Text clustering becomes difficult when documents need to be grouped meaningfully without labeled supervision. Strong embeddings help, but clustering quality still depends on how the latent space and assignment updates are handled.

Context

This project was developed for CSE425 and focused on unsupervised text clustering. The primary dataset was DBpedia, with 20 Newsgroups used to test generalization beyond the main benchmark.

Goal

Design and evaluate an adaptive clustering framework that could improve on baseline clustering approaches by using a neural embedding pipeline with refined confidence-aware updates.

Solution

The project combined several technical layers:

Sentence-BERT embeddings using all-MiniLM-L6-v2.
A custom latent projection network in PyTorch.
Multiple baseline clustering methods for comparison, including KMeans, Spectral Clustering, Agglomerative Clustering, and GMM.
A custom adaptive deep embedding clustering variant, A-DEC++, with confidence filtering, temperature scheduling, and centroid refinement.

Process

I treated the work as both a modeling and evaluation problem. After generating sentence embeddings and learning a stronger latent representation, I compared multiple clustering strategies using a common evaluation pipeline.

Challenges

The hardest part was keeping the custom clustering updates stable.
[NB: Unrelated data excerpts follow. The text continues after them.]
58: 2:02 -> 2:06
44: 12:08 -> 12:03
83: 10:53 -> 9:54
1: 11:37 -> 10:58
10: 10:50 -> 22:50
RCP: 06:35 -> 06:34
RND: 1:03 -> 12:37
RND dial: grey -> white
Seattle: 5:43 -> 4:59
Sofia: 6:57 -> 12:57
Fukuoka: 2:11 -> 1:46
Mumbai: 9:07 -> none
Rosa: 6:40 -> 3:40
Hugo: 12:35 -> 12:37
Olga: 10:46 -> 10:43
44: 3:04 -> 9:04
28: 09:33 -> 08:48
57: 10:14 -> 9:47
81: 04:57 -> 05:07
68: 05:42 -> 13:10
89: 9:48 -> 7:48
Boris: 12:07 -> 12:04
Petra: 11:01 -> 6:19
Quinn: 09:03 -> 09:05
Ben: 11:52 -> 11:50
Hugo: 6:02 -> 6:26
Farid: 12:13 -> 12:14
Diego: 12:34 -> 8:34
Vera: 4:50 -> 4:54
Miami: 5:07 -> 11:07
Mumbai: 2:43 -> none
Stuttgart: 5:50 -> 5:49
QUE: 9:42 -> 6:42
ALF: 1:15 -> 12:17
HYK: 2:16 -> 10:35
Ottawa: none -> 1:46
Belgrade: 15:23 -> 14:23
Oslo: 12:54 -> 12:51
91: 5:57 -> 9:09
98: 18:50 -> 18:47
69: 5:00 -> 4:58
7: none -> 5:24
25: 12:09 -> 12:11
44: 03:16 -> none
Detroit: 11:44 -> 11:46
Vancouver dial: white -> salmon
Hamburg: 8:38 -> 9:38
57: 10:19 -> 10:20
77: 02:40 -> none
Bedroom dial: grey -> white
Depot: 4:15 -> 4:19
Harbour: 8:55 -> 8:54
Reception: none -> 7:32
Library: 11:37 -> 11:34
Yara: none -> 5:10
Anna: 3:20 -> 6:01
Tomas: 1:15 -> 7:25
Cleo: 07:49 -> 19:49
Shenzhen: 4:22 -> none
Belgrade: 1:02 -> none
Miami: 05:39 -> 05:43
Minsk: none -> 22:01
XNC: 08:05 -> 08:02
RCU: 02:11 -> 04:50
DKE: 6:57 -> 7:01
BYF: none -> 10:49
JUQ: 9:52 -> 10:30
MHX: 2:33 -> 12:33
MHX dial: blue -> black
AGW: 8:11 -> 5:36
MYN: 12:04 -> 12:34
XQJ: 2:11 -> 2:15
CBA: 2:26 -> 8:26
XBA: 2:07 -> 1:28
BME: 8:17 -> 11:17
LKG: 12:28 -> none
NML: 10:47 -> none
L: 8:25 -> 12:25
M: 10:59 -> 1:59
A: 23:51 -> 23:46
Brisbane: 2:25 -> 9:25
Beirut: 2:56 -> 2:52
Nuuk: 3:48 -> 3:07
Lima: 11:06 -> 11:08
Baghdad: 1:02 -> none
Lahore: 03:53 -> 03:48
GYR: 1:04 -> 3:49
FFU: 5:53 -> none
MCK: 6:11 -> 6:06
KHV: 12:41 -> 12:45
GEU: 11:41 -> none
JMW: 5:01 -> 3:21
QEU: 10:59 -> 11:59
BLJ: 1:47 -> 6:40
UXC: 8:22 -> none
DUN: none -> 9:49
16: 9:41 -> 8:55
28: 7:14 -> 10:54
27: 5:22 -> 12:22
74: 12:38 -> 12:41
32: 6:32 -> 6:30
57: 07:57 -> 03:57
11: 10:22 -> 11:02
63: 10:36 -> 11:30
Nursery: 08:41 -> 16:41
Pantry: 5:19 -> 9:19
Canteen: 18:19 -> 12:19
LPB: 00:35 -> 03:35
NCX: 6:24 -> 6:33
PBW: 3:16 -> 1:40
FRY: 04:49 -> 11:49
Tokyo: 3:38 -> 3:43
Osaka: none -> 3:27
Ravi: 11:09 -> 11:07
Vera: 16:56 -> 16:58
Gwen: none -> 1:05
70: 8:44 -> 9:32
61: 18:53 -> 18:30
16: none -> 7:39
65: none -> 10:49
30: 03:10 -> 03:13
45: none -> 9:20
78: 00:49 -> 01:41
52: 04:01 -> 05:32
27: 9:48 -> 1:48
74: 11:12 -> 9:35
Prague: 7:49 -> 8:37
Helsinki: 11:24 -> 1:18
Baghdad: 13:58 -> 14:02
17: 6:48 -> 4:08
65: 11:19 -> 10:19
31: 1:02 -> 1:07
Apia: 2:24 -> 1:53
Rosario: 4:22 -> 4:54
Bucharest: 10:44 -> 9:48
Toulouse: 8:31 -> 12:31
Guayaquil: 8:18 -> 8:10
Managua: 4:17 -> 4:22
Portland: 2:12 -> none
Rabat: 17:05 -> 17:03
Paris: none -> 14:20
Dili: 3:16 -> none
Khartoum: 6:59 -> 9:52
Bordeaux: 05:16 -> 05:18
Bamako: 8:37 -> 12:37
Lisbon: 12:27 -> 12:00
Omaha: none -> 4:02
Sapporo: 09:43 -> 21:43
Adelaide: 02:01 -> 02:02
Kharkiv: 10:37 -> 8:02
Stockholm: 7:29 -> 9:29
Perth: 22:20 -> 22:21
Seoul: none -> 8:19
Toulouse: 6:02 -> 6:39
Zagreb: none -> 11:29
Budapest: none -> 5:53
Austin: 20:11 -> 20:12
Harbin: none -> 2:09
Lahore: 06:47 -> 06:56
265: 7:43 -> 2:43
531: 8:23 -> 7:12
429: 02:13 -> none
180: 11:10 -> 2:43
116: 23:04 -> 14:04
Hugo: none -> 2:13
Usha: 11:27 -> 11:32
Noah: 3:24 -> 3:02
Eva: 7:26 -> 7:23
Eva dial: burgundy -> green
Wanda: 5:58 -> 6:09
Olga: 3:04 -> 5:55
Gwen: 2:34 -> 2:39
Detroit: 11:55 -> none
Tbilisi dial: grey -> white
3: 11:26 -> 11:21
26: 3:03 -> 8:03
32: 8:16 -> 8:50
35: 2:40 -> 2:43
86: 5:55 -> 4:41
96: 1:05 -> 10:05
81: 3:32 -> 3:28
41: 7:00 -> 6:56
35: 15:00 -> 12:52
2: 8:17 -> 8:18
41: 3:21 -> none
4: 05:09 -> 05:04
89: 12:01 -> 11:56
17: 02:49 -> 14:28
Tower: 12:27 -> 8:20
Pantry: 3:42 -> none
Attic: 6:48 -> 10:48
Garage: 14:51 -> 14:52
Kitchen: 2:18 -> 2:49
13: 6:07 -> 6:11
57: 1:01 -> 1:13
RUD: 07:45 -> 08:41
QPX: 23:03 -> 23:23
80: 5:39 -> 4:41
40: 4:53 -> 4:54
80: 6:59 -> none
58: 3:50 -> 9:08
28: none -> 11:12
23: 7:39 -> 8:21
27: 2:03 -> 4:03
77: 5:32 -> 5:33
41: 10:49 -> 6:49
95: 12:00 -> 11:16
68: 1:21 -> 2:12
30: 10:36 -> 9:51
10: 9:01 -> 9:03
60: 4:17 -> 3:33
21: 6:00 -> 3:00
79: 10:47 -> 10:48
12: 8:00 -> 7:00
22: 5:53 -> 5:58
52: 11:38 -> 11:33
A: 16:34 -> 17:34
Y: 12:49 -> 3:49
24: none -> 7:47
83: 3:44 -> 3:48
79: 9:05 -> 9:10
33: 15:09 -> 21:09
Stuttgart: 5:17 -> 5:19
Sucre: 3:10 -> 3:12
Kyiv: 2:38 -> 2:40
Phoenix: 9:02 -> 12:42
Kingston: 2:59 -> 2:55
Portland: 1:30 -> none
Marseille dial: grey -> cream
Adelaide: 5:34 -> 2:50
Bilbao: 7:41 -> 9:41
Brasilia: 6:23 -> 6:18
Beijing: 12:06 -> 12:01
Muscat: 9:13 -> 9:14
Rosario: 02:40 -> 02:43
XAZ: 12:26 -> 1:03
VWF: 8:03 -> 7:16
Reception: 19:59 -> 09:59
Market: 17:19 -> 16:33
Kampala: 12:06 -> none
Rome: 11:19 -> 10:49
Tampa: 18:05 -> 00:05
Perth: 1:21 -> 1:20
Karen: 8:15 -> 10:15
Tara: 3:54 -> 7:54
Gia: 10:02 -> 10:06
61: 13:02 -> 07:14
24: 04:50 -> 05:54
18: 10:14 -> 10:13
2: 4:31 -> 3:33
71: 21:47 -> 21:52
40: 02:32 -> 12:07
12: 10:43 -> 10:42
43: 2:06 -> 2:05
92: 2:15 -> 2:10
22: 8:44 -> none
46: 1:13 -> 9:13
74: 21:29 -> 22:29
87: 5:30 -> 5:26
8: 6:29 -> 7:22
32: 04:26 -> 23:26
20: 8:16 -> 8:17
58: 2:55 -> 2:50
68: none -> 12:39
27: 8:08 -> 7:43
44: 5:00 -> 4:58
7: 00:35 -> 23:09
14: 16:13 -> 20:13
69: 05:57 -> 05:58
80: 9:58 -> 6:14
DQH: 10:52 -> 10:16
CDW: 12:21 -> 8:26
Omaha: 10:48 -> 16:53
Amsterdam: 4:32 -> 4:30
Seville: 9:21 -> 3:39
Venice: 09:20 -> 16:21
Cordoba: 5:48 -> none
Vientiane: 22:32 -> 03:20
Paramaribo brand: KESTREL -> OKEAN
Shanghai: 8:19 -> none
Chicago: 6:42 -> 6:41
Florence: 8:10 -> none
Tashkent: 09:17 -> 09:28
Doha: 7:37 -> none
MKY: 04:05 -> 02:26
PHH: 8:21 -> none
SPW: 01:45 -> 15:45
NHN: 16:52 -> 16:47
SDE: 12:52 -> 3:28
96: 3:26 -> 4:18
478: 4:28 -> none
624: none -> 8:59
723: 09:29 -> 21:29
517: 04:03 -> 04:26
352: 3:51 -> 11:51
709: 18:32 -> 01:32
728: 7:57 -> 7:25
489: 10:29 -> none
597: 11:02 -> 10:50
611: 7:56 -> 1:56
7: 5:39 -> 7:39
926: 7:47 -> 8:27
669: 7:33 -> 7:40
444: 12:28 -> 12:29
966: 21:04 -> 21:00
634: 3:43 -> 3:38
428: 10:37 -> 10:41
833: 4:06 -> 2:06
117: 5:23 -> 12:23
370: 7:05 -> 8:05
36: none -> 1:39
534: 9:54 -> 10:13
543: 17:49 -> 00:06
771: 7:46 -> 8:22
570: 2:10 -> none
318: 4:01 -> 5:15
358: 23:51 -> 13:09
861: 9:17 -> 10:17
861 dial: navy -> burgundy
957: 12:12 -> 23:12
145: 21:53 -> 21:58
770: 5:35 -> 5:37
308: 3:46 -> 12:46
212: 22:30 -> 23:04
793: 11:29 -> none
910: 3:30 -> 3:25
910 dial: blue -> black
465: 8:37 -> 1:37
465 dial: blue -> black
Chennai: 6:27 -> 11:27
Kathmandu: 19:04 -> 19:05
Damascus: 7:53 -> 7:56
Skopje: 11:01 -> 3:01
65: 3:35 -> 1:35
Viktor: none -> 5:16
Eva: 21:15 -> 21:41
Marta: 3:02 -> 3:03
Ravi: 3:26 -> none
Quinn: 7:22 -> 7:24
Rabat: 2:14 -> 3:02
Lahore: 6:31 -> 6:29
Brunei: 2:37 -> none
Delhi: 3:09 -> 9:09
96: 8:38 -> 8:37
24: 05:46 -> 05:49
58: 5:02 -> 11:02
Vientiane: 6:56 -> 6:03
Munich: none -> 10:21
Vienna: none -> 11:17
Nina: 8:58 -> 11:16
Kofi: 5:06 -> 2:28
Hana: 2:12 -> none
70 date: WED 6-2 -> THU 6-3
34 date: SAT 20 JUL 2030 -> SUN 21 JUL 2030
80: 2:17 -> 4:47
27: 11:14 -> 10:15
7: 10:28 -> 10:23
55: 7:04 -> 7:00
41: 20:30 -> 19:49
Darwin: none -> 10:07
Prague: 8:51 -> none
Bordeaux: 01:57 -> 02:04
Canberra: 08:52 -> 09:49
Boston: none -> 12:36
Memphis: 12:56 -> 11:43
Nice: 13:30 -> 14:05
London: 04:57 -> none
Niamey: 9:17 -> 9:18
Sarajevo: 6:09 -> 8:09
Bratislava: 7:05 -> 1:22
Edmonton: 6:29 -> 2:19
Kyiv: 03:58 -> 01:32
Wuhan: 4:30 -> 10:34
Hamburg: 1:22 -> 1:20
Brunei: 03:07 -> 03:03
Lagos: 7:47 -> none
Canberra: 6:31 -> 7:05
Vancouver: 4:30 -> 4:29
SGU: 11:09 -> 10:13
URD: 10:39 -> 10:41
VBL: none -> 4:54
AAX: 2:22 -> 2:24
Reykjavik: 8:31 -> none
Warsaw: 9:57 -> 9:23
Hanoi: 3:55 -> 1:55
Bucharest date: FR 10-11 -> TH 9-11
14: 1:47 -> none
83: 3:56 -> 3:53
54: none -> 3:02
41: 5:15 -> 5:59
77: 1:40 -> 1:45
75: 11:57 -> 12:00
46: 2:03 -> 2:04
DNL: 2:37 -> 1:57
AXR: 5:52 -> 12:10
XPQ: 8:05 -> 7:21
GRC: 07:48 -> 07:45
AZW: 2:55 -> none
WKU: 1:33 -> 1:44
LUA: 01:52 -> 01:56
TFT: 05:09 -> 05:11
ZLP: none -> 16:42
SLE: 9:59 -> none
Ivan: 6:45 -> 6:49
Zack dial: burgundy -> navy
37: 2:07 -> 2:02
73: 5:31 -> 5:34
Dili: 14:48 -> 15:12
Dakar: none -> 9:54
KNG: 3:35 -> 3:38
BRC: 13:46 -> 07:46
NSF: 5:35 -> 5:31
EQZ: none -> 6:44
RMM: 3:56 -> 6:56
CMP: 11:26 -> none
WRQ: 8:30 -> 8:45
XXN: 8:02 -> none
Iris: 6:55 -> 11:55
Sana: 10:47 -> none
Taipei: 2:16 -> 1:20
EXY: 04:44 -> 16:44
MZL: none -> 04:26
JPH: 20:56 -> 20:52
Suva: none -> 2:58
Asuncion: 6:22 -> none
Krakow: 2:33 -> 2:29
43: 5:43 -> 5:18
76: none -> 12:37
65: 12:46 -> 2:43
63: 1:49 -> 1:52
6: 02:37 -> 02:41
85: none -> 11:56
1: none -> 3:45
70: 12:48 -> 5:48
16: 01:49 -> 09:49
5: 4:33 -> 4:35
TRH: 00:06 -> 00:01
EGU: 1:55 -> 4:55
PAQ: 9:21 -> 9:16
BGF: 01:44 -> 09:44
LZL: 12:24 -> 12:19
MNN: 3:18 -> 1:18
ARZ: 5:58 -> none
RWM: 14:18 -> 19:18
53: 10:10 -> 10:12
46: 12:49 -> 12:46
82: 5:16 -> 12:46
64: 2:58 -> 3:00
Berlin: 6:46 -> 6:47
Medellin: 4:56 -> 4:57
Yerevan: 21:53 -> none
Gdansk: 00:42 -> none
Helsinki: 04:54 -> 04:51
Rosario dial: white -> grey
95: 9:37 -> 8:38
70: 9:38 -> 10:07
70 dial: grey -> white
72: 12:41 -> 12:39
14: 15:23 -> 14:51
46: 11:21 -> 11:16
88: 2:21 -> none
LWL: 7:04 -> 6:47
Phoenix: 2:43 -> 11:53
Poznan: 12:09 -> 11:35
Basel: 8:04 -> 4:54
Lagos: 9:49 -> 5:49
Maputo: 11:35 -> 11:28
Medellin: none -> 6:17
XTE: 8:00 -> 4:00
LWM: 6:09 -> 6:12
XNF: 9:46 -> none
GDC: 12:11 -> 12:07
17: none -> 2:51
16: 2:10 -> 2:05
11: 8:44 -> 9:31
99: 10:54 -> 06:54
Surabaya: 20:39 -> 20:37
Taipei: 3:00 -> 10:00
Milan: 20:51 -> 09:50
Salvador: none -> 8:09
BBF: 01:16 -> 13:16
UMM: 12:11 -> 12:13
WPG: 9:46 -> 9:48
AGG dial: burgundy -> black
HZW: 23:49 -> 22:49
Unsupervised systems can collapse or drift if confidence thresholds, temperature schedules, or centroid updates are not tuned carefully.

Outcomes

Built a full unsupervised text clustering pipeline with baseline comparisons.
Evaluated performance using Hungarian accuracy, NMI, ARI, Silhouette Score, and Davies-Bouldin Index.
Extended the work beyond one dataset by checking how the method behaved on 20 Newsgroups.

Reflection

This project deepened my interest in NLP and representation learning. It also reinforced how much careful evaluation matters when there is no supervised ground truth guiding the training objective directly.